Lens and sensor metadata
<<<<

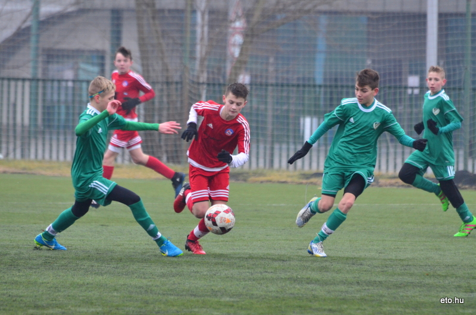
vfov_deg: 3.0
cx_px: 238
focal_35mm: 450
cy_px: 158
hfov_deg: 4.6
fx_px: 5938
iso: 1600
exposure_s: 1/500
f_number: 6.3
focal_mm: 300
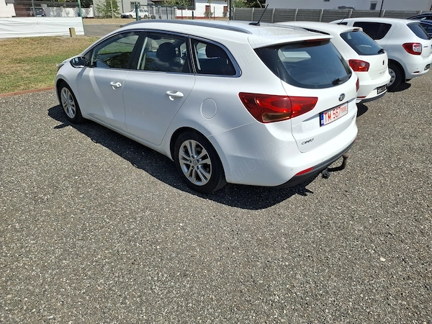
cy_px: 162
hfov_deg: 73.9
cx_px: 216
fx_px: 287
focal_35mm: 23
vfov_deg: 58.9
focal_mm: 5.54
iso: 50
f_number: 1.8
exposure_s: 1/1934
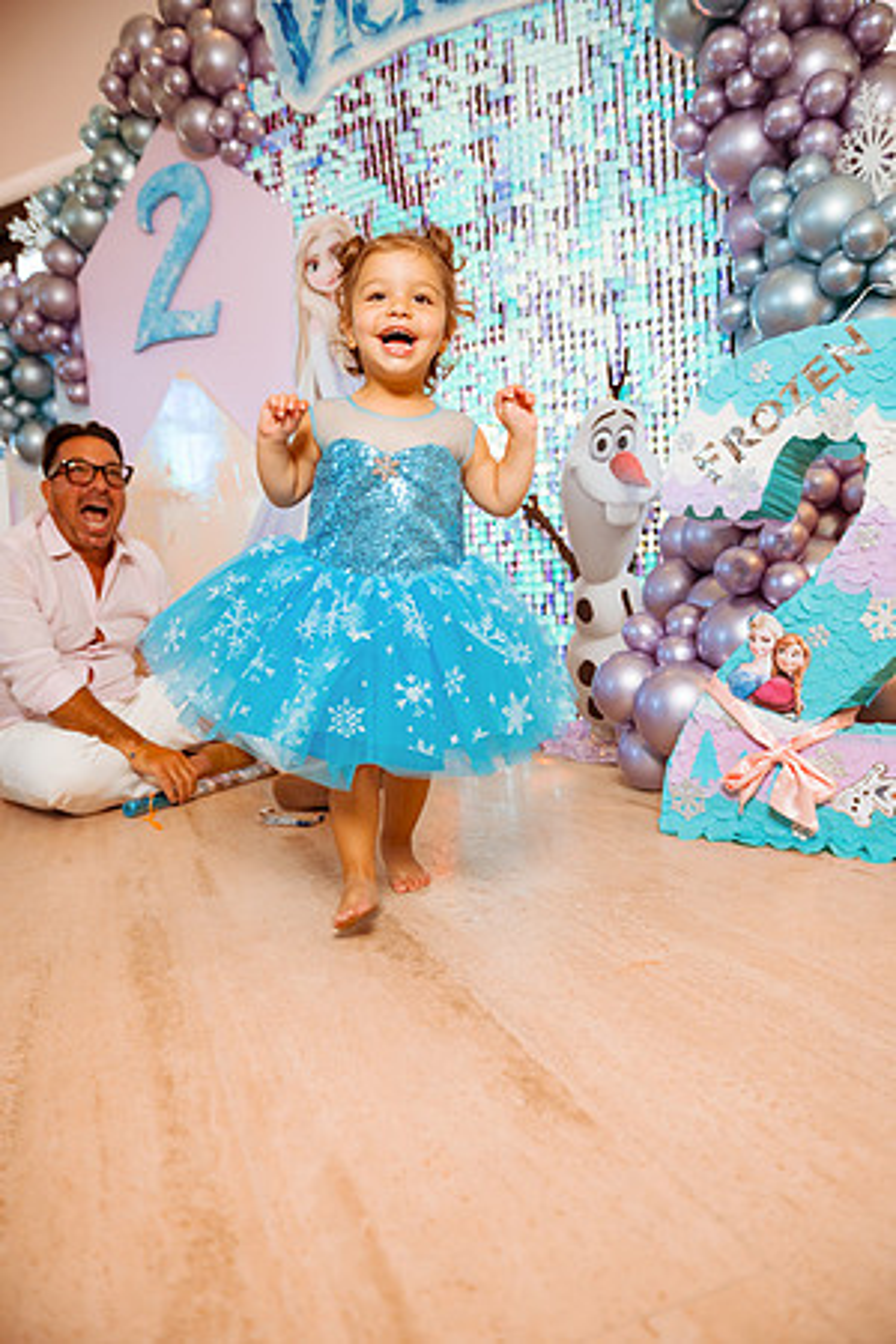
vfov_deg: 73.7
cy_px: 672
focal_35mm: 24
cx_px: 448
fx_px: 896
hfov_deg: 53.1
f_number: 3.5
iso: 800
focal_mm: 24
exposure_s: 1/400
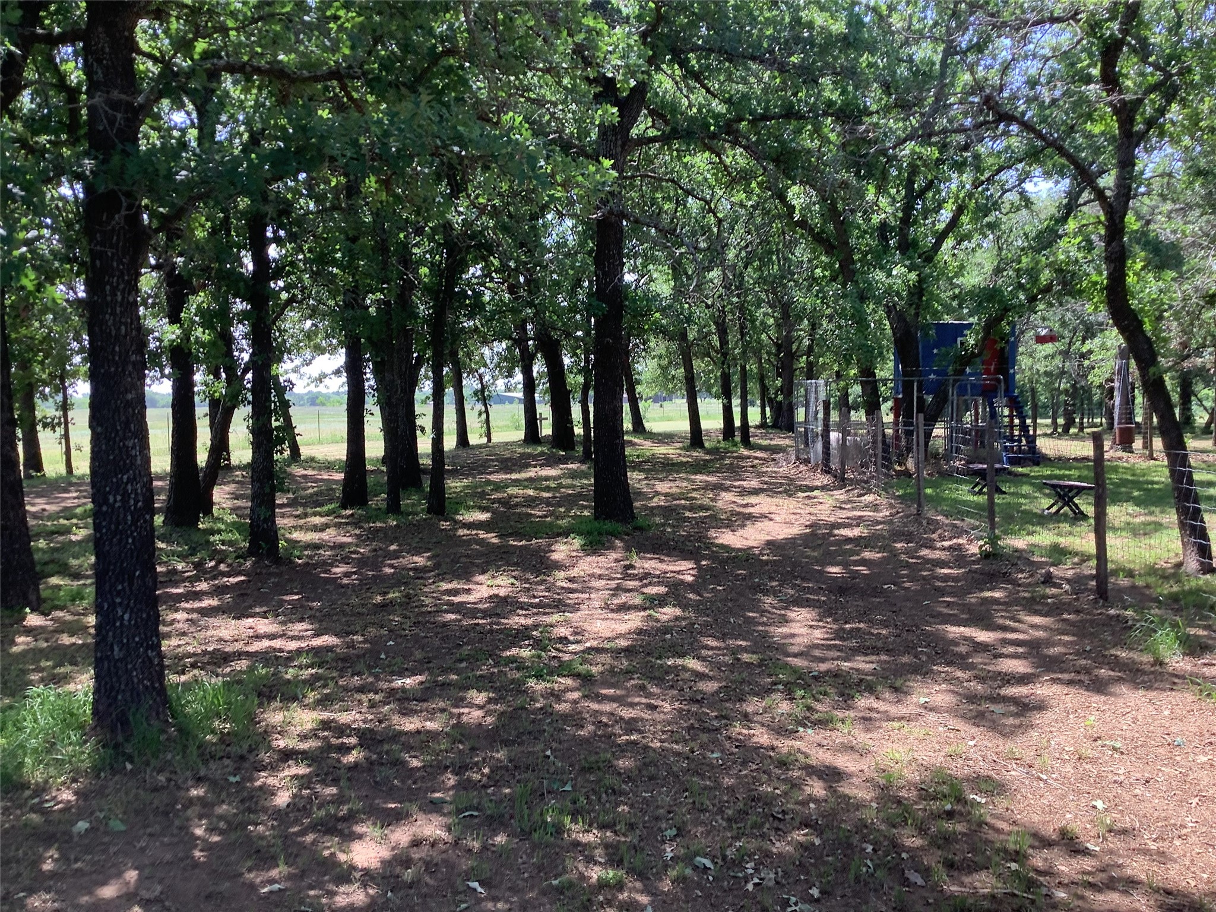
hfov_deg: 58.4
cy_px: 456
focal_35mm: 31
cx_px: 608
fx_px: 1089
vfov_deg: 45.4
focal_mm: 3.3
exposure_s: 1/120
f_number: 2.4
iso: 25
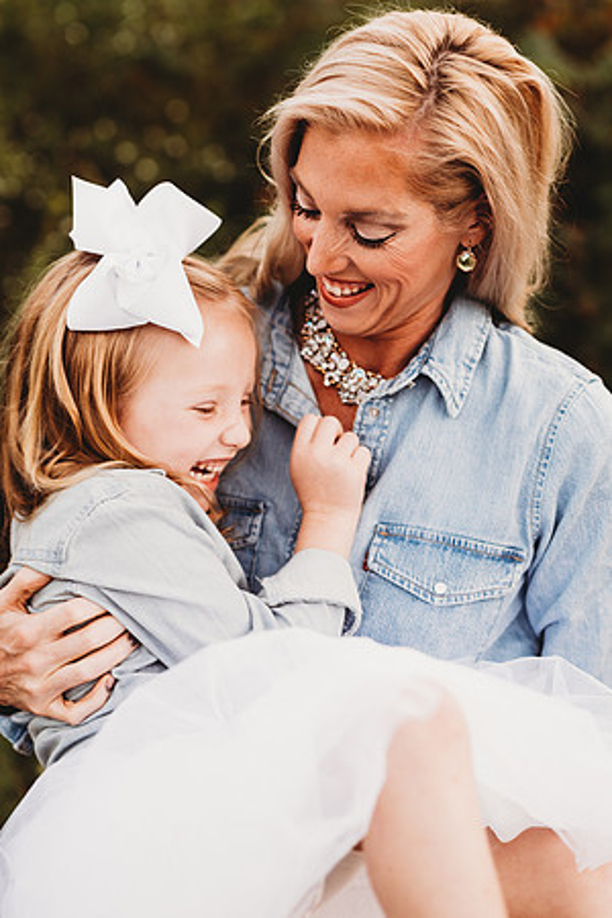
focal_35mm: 85
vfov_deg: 23.9
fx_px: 2167
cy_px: 459
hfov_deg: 16.1
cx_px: 306
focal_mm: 85
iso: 125
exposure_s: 1/200
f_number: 2.2
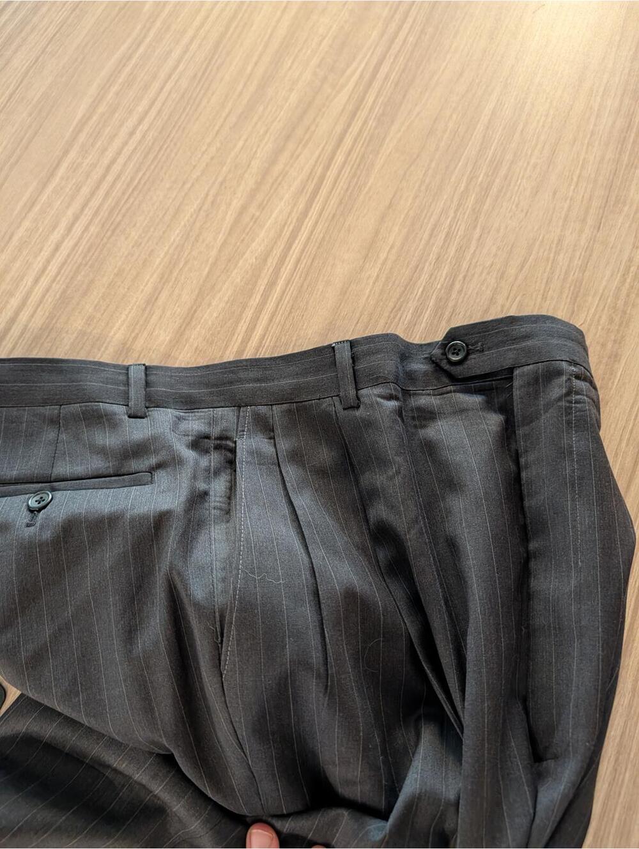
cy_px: 424
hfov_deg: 56.9
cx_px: 320
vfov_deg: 71.5
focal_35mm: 24
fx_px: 589
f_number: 1.68
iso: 1478
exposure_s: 1/60
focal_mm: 6.9
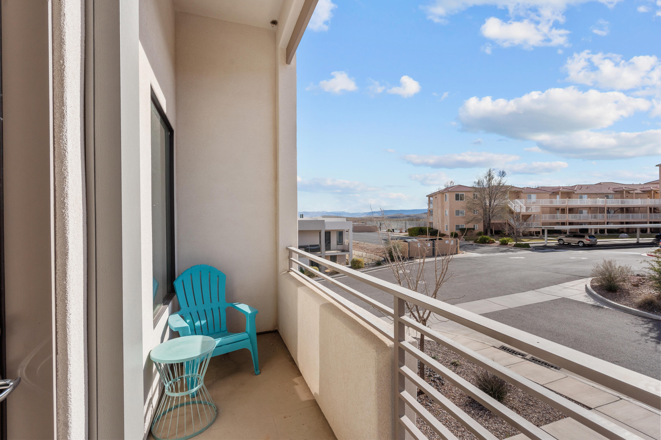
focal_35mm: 16
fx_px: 294
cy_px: 220
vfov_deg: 73.7
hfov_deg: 96.7
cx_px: 330
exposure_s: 1/200
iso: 250
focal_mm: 16
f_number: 10
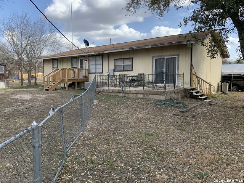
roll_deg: +1.3
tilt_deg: -4.0
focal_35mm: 26
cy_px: 92
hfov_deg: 67.3
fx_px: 183
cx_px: 122
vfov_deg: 53.1
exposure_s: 1/1011
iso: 25
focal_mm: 4.25
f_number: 1.8
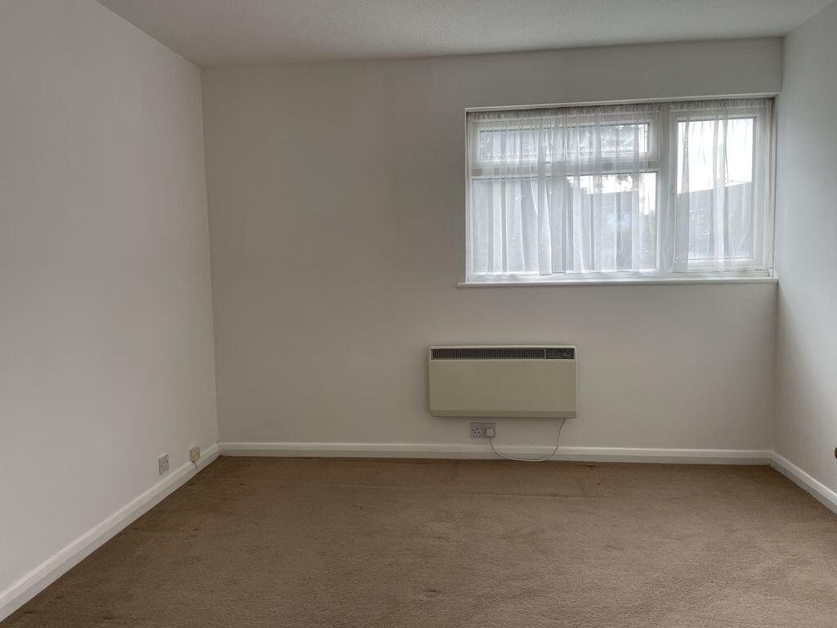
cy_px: 314
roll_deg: +1.4
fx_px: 629
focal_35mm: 26
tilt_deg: -5.0
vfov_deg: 53.1
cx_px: 418
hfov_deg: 67.3
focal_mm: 4.2
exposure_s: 1/121
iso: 40
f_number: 1.6
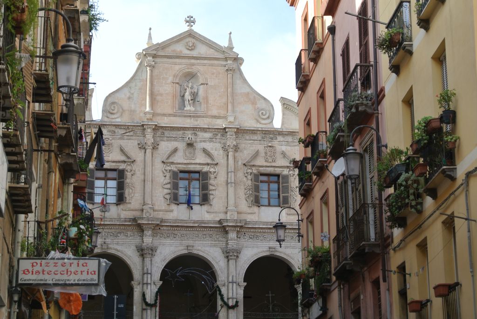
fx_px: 1074
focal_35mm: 81
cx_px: 238
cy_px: 160
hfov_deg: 25.0
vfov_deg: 16.9
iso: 100
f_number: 5.6
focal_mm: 30
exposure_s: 1/160
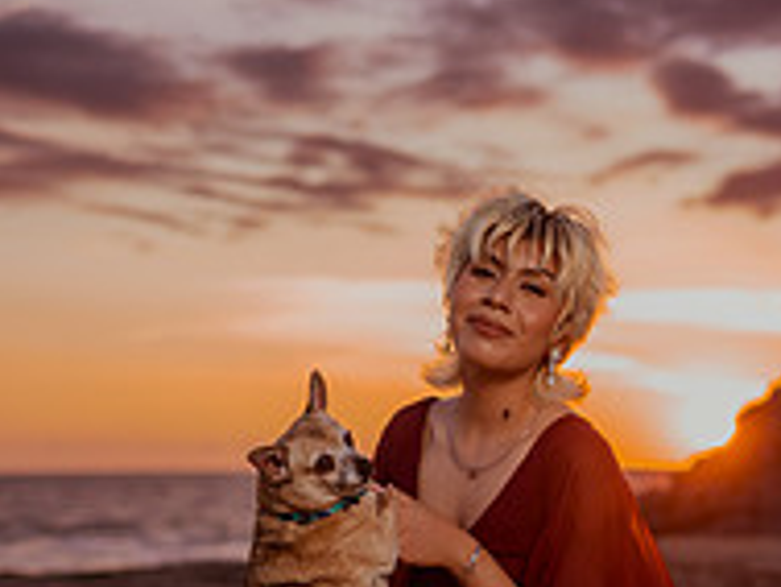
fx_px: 1806
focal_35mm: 80
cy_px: 599
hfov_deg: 24.3
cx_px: 517
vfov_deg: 18.0
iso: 50
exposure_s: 1/500
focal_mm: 35
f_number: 1.8
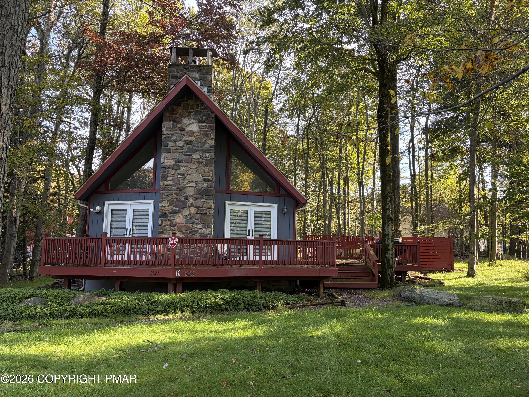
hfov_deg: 67.3
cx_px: 264
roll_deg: -0.3
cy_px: 198
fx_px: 397
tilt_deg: +7.0
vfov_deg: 53.1
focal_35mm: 26
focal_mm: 5.96
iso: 50
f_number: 1.6
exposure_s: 1/185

>>>>

● **TASK ITEM**
Return the lines of the data above in full and exactly, with no pictures.

● **RESULT OF THIS EXERCISE**
vfov_deg: 3.0
cx_px: 238
focal_35mm: 450
cy_px: 158
hfov_deg: 4.6
fx_px: 5938
iso: 1600
exposure_s: 1/500
f_number: 6.3
focal_mm: 300
cy_px: 162
hfov_deg: 73.9
cx_px: 216
fx_px: 287
focal_35mm: 23
vfov_deg: 58.9
focal_mm: 5.54
iso: 50
f_number: 1.8
exposure_s: 1/1934
vfov_deg: 73.7
cy_px: 672
focal_35mm: 24
cx_px: 448
fx_px: 896
hfov_deg: 53.1
f_number: 3.5
iso: 800
focal_mm: 24
exposure_s: 1/400
hfov_deg: 58.4
cy_px: 456
focal_35mm: 31
cx_px: 608
fx_px: 1089
vfov_deg: 45.4
focal_mm: 3.3
exposure_s: 1/120
f_number: 2.4
iso: 25
focal_35mm: 85
vfov_deg: 23.9
fx_px: 2167
cy_px: 459
hfov_deg: 16.1
cx_px: 306
focal_mm: 85
iso: 125
exposure_s: 1/200
f_number: 2.2
cy_px: 424
hfov_deg: 56.9
cx_px: 320
vfov_deg: 71.5
focal_35mm: 24
fx_px: 589
f_number: 1.68
iso: 1478
exposure_s: 1/60
focal_mm: 6.9
focal_35mm: 16
fx_px: 294
cy_px: 220
vfov_deg: 73.7
hfov_deg: 96.7
cx_px: 330
exposure_s: 1/200
iso: 250
focal_mm: 16
f_number: 10
roll_deg: +1.3
tilt_deg: -4.0
focal_35mm: 26
cy_px: 92
hfov_deg: 67.3
fx_px: 183
cx_px: 122
vfov_deg: 53.1
exposure_s: 1/1011
iso: 25
focal_mm: 4.25
f_number: 1.8
cy_px: 314
roll_deg: +1.4
fx_px: 629
focal_35mm: 26
tilt_deg: -5.0
vfov_deg: 53.1
cx_px: 418
hfov_deg: 67.3
focal_mm: 4.2
exposure_s: 1/121
iso: 40
f_number: 1.6
fx_px: 1074
focal_35mm: 81
cx_px: 238
cy_px: 160
hfov_deg: 25.0
vfov_deg: 16.9
iso: 100
f_number: 5.6
focal_mm: 30
exposure_s: 1/160
fx_px: 1806
focal_35mm: 80
cy_px: 599
hfov_deg: 24.3
cx_px: 517
vfov_deg: 18.0
iso: 50
exposure_s: 1/500
focal_mm: 35
f_number: 1.8
hfov_deg: 67.3
cx_px: 264
roll_deg: -0.3
cy_px: 198
fx_px: 397
tilt_deg: +7.0
vfov_deg: 53.1
focal_35mm: 26
focal_mm: 5.96
iso: 50
f_number: 1.6
exposure_s: 1/185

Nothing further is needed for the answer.